▶ _Transcribed page contents_
+ + +
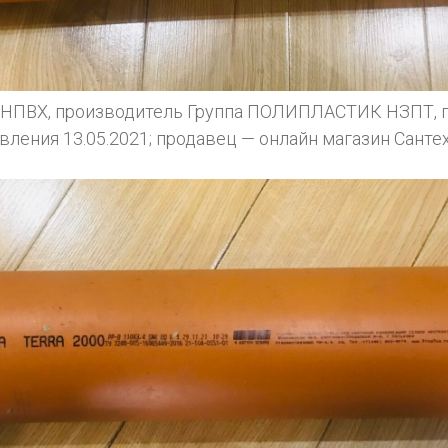
4 НПВХ, производитель Группа ПОЛИПЛАСТИК НЗПТ, п
овления 13.05.2021; продавец — онлайн магазин Сант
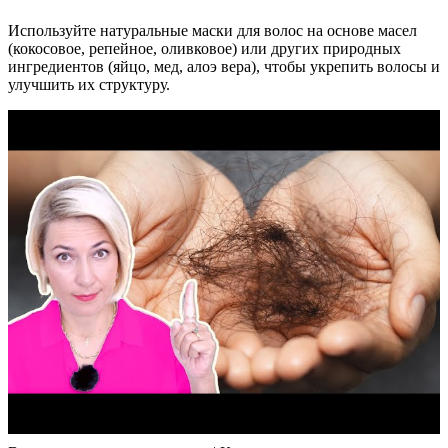
Используйте натуральные маски для волос на основе масел
(кокосовое, репейное, оливковое) или других природных
ингредиентов (яйцо, мед, алоэ вера), чтобы укрепить волосы и
улучшить их структуру.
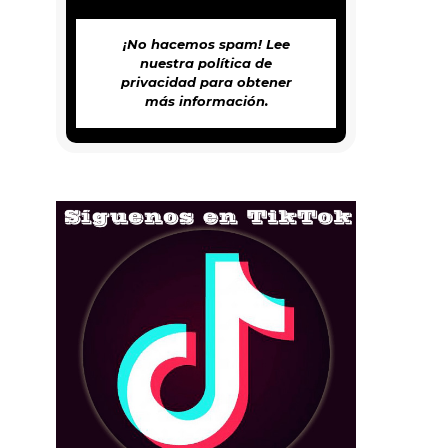
¡No hacemos spam! Lee
nuestra
política de
privacidad
para obtener
más información.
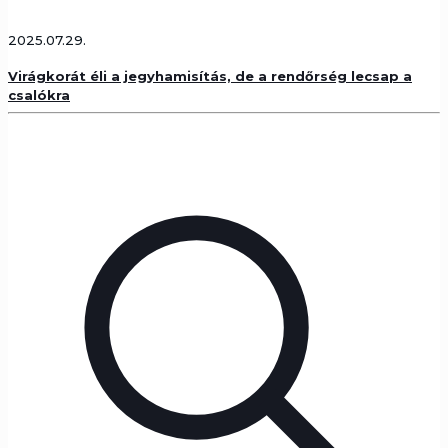
2025.07.29.
Virágkorát éli a jegyhamisítás, de a rendőrség lecsap a
csalókra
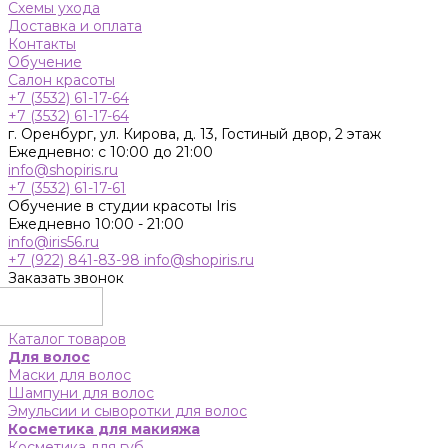
Схемы ухода
Доставка и оплата
Контакты
Обучение
Салон красоты
+7 (3532) 61-17-64
+7 (3532) 61-17-64
г. Оренбург, ул. Кирова, д. 13, Гостиный двор, 2 этаж
Ежедневно: с 10:00 до 21:00
info@shopiris.ru
+7 (3532) 61-17-61
Обучение в студии красоты Iris
Ежедневно 10:00 - 21:00
info@iris56.ru
+7 (922) 841-83-98
info@shopiris.ru
Заказать звонок
Каталог товаров
Для волос
Маски для волос
Шампуни для волос
Эмульсии и сыворотки для волос
Косметика для макияжа
Косметика для губ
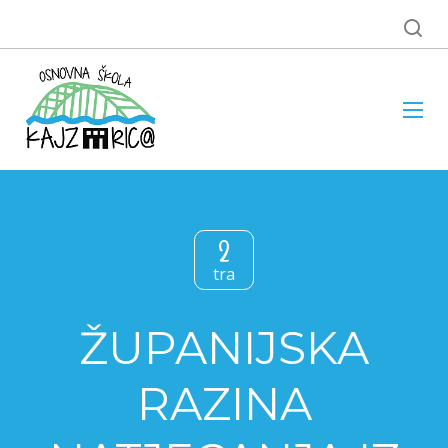
2
tra
ŽUPANIJSKA
RAZINA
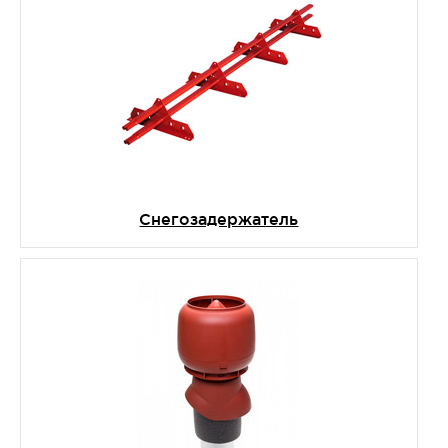
Снегозадержатель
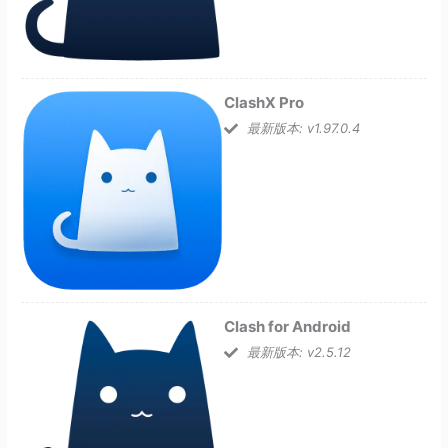
ClashX Pro
最新版本: v1.97.0.4
Clash for Android
最新版本: v2.5.12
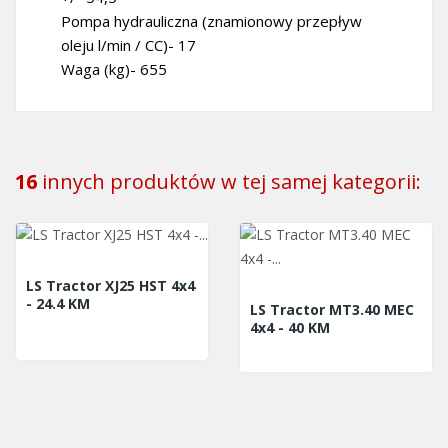
Pompa hydrauliczna (znamionowy przepływ
oleju l/min / CC)- 17
Waga (kg)- 655
16
innych produktów w tej samej kategorii:
LS Tractor XJ25 HST 4x4
- 24.4 KM
LS Tractor MT3.40 MEC
4x4 - 40 KM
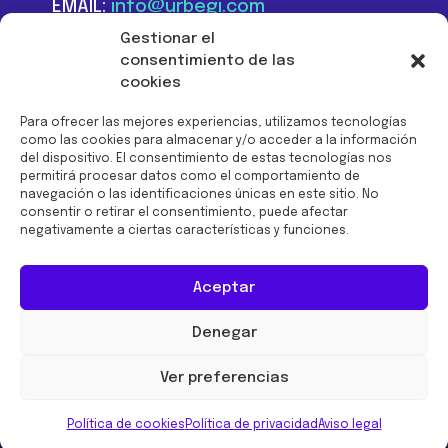
EMAIL:
info@urbegi.com
TEL:
+34 946 801 934
Gestionar el
consentimiento de las
cookies
Para ofrecer las mejores experiencias, utilizamos tecnologías
como las cookies para almacenar y/o acceder a la información
del dispositivo. El consentimiento de estas tecnologías nos
Financiado por la Unión
permitirá procesar datos como el comportamiento de
Europea -
navegación o las identificaciones únicas en este sitio. No
NextGenerationEU:
consentir o retirar el consentimiento, puede afectar
negativamente a ciertas características y funciones.
Aceptar
Denegar
© 2026 URBEGI
Ver preferencias
Aviso legal
Política de cookies
Política de
privacidad
Política de seguridad
Canal Ético
Política de cookies
Política de privacidad
Aviso legal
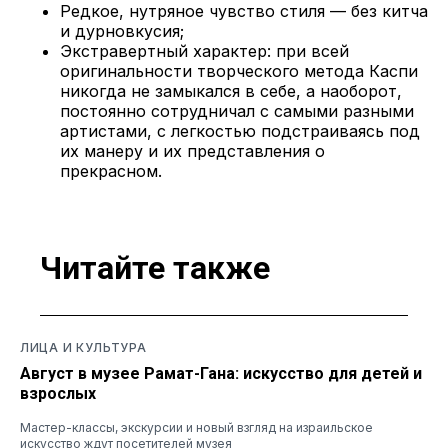
Редкое, нутряное чувство стиля — без китча
и дурновкусия;
Экстравертный характер: при всей
оригинальности творческого метода Каспи
никогда не замыкался в себе, а наоборот,
постоянно сотрудничал с самыми разными
артистами, с легкостью подстраиваясь под
их манеру и их представления о
прекрасном.
Читайте также
ЛИЦА И КУЛЬТУРА
Август в музее Рамат-Гана: искусство для детей и
взрослых
Мастер-классы, экскурсии и новый взгляд на израильское
искусство ждут посетителей музея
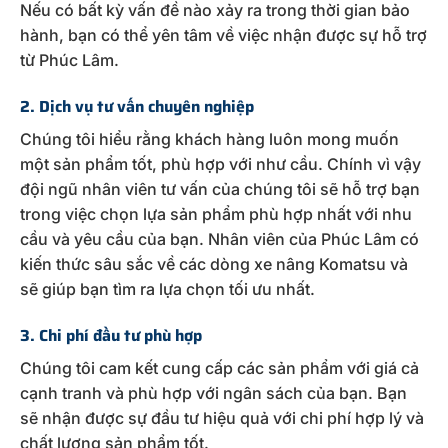
Nếu có bất kỳ vấn đề nào xảy ra trong thời gian bảo
hành, bạn có thể yên tâm về việc nhận được sự hỗ trợ
từ Phúc Lâm.
2. Dịch vụ tư vấn chuyên nghiệp
Chúng tôi hiểu rằng khách hàng luôn mong muốn
một sản phẩm tốt, phù hợp với như cầu. Chính vì vậy
đội ngũ nhân viên tư vấn của chúng tôi sẽ hỗ trợ bạn
trong việc chọn lựa sản phẩm phù hợp nhất với nhu
cầu và yêu cầu của bạn. Nhân viên của Phúc Lâm có
kiến thức sâu sắc về các dòng xe nâng Komatsu và
sẽ giúp bạn tìm ra lựa chọn tối ưu nhất.
3. Chi phí đầu tư phù hợp
Chúng tôi cam kết cung cấp các sản phẩm với giá cả
cạnh tranh và phù hợp với ngân sách của bạn. Bạn
sẽ nhận được sự đầu tư hiệu quả với chi phí hợp lý và
chất lượng sản phẩm tốt.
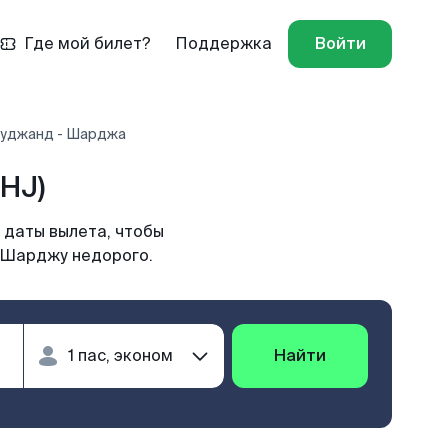
Где мой билет?
Поддержка
Войти
Худжанд - Шарджа
HJ)
 даты вылета, чтобы
а Шарджу недорого.
Найти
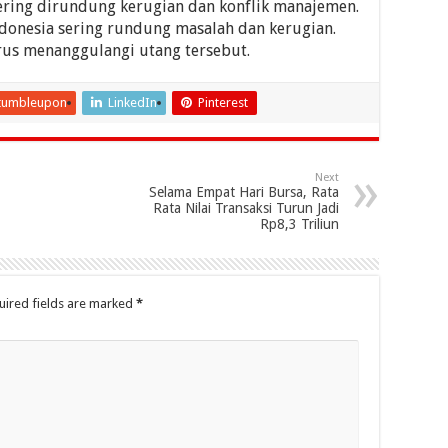
i sering dirundung kerugian dan konflik manajemen.
donesia sering rundung masalah dan kerugian.
rus menanggulangi utang tersebut.
tumbleupon
LinkedIn
Pinterest
Next
Selama Empat Hari Bursa, Rata
Rata Nilai Transaksi Turun Jadi
Rp8,3 Triliun
uired fields are marked
*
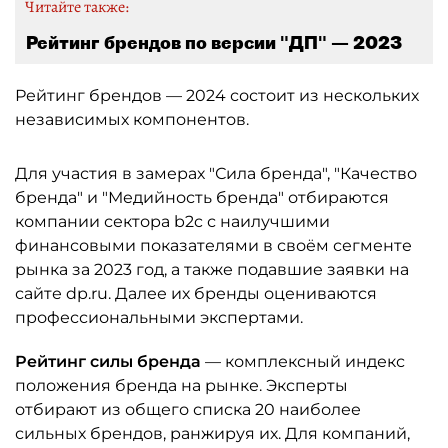
Читайте также:
Рейтинг брендов по версии "ДП" — 2023
Рейтинг брендов — 2024 состоит из нескольких
независимых компонентов.
Для участия в замерах "Сила бренда", "Качество
бренда" и "Медийность бренда" отбираются
компании сектора b2c с наилучшими
финансовыми показателями в своём сегменте
рынка за 2023 год, а также подавшие заявки на
сайте dp.ru. Далее их бренды оцениваются
профессиональными экспертами.
Рейтинг силы бренда
— комплексный индекс
положения бренда на рынке. Эксперты
отбирают из общего списка 20 наиболее
сильных брендов, ранжируя их. Для компаний,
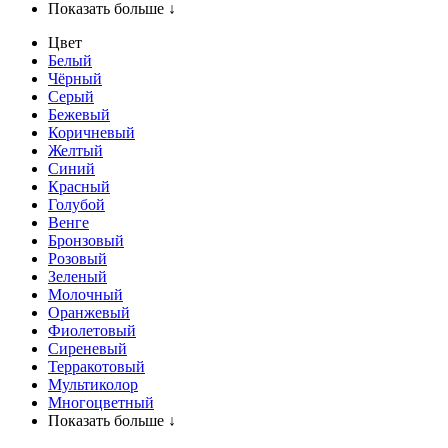
Показать больше ↓
Цвет
Белый
Чёрный
Серый
Бежевый
Коричневый
Желтый
Синий
Красный
Голубой
Венге
Бронзовый
Розовый
Зеленый
Молочный
Оранжевый
Фиолетовый
Сиреневый
Терракотовый
Мультиколор
Многоцветный
Показать больше ↓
+ + +
Copy these entries precisely and drop any picture.

4 НПВХ, производитель Группа ПОЛИПЛАСТИК НЗПТ, п
овления 13.05.2021; продавец — онлайн магазин Сант
Используйте натуральные маски для волос на основе масел
(кокосовое, репейное, оливковое) или других природных
ингредиентов (яйцо, мед, алоэ вера), чтобы укрепить волосы и
улучшить их структуру.
¡No hacemos spam! Lee
nuestra
política de
privacidad
para obtener
más información.
2025.07.29.
Virágkorát éli a jegyhamisítás, de a rendőrség lecsap a
csalókra
Схемы ухода
Доставка и оплата
Контакты
Обучение
Салон красоты
+7 (3532) 61-17-64
+7 (3532) 61-17-64
г. Оренбург, ул. Кирова, д. 13, Гостиный двор, 2 этаж
Ежедневно: с 10:00 до 21:00
info@shopiris.ru
+7 (3532) 61-17-61
Обучение в студии красоты Iris
Ежедневно 10:00 - 21:00
info@iris56.ru
+7 (922) 841-83-98
info@shopiris.ru
Заказать звонок
Каталог товаров
Для волос
Маски для волос
Шампуни для волос
Эмульсии и сыворотки для волос
Косметика для макияжа
Косметика для губ
2
tra
ŽUPANIJSKA
RAZINA
Снегозадержатель
ClashX Pro
最新版本: v1.97.0.4
Clash for Android
最新版本: v2.5.12
Pompa hydrauliczna (znamionowy przepływ
oleju l/min / CC)- 17
Waga (kg)- 655
16
innych produktów w tej samej kategorii:
LS Tractor XJ25 HST 4x4
- 24.4 KM
LS Tractor MT3.40 MEC
4x4 - 40 KM
EMAIL:
info@urbegi.com
TEL:
+34 946 801 934
Gestionar el
consentimiento de las
cookies
Para ofrecer las mejores experiencias, utilizamos tecnologías
como las cookies para almacenar y/o acceder a la información
del dispositivo. El consentimiento de estas tecnologías nos
Financiado por la Unión
permitirá procesar datos como el comportamiento de
Europea -
navegación o las identificaciones únicas en este sitio. No
NextGenerationEU:
consentir o retirar el consentimiento, puede afectar
negativamente a ciertas características y funciones.
Aceptar
Denegar
© 2026 URBEGI
Ver preferencias
Aviso legal
Política de cookies
Política de
privacidad
Política de seguridad
Canal Ético
Política de cookies
Política de privacidad
Aviso legal
Редкое, нутряное чувство стиля — без китча
и дурновкусия;
Экстравертный характер: при всей
оригинальности творческого метода Каспи
никогда не замыкался в себе, а наоборот,
постоянно сотрудничал с самыми разными
артистами, с легкостью подстраиваясь под
их манеру и их представления о
прекрасном.
Читайте также
ЛИЦА И КУЛЬТУРА
Август в музее Рамат-Гана: искусство для детей и
взрослых
Мастер-классы, экскурсии и новый взгляд на израильское
искусство ждут посетителей музея
Nếu có bất kỳ vấn đề nào xảy ra trong thời gian bảo
hành, bạn có thể yên tâm về việc nhận được sự hỗ trợ
từ Phúc Lâm.
2. Dịch vụ tư vấn chuyên nghiệp
Chúng tôi hiểu rằng khách hàng luôn mong muốn
một sản phẩm tốt, phù hợp với như cầu. Chính vì vậy
đội ngũ nhân viên tư vấn của chúng tôi sẽ hỗ trợ bạn
trong việc chọn lựa sản phẩm phù hợp nhất với nhu
cầu và yêu cầu của bạn. Nhân viên của Phúc Lâm có
kiến thức sâu sắc về các dòng xe nâng Komatsu và
sẽ giúp bạn tìm ra lựa chọn tối ưu nhất.
3. Chi phí đầu tư phù hợp
Chúng tôi cam kết cung cấp các sản phẩm với giá cả
cạnh tranh và phù hợp với ngân sách của bạn. Bạn
sẽ nhận được sự đầu tư hiệu quả với chi phí hợp lý và
chất lượng sản phẩm tốt.
Где мой билет?
Поддержка
Войти
Худжанд - Шарджа
HJ)
 даты вылета, чтобы
а Шарджу недорого.
Найти
i sering dirundung kerugian dan konflik manajemen.
donesia sering rundung masalah dan kerugian.
rus menanggulangi utang tersebut.
tumbleupon
LinkedIn
Pinterest
Next
Selama Empat Hari Bursa, Rata
Rata Nilai Transaksi Turun Jadi
Rp8,3 Triliun
uired fields are marked
*
Читайте также:
Рейтинг брендов по версии "ДП" — 2023
Рейтинг брендов — 2024 состоит из нескольких
независимых компонентов.
Для участия в замерах "Сила бренда", "Качество
бренда" и "Медийность бренда" отбираются
компании сектора b2c с наилучшими
финансовыми показателями в своём сегменте
рынка за 2023 год, а также подавшие заявки на
сайте dp.ru. Далее их бренды оцениваются
профессиональными экспертами.
Рейтинг силы бренда
— комплексный индекс
положения бренда на рынке. Эксперты
отбирают из общего списка 20 наиболее
сильных брендов, ранжируя их. Для компаний,
Показать больше ↓
Цвет
Белый
Чёрный
Серый
Бежевый
Коричневый
Желтый
Синий
Красный
Голубой
Венге
Бронзовый
Розовый
Зеленый
Молочный
Оранжевый
Фиолетовый
Сиреневый
Терракотовый
Мультиколор
Многоцветный
Показать больше ↓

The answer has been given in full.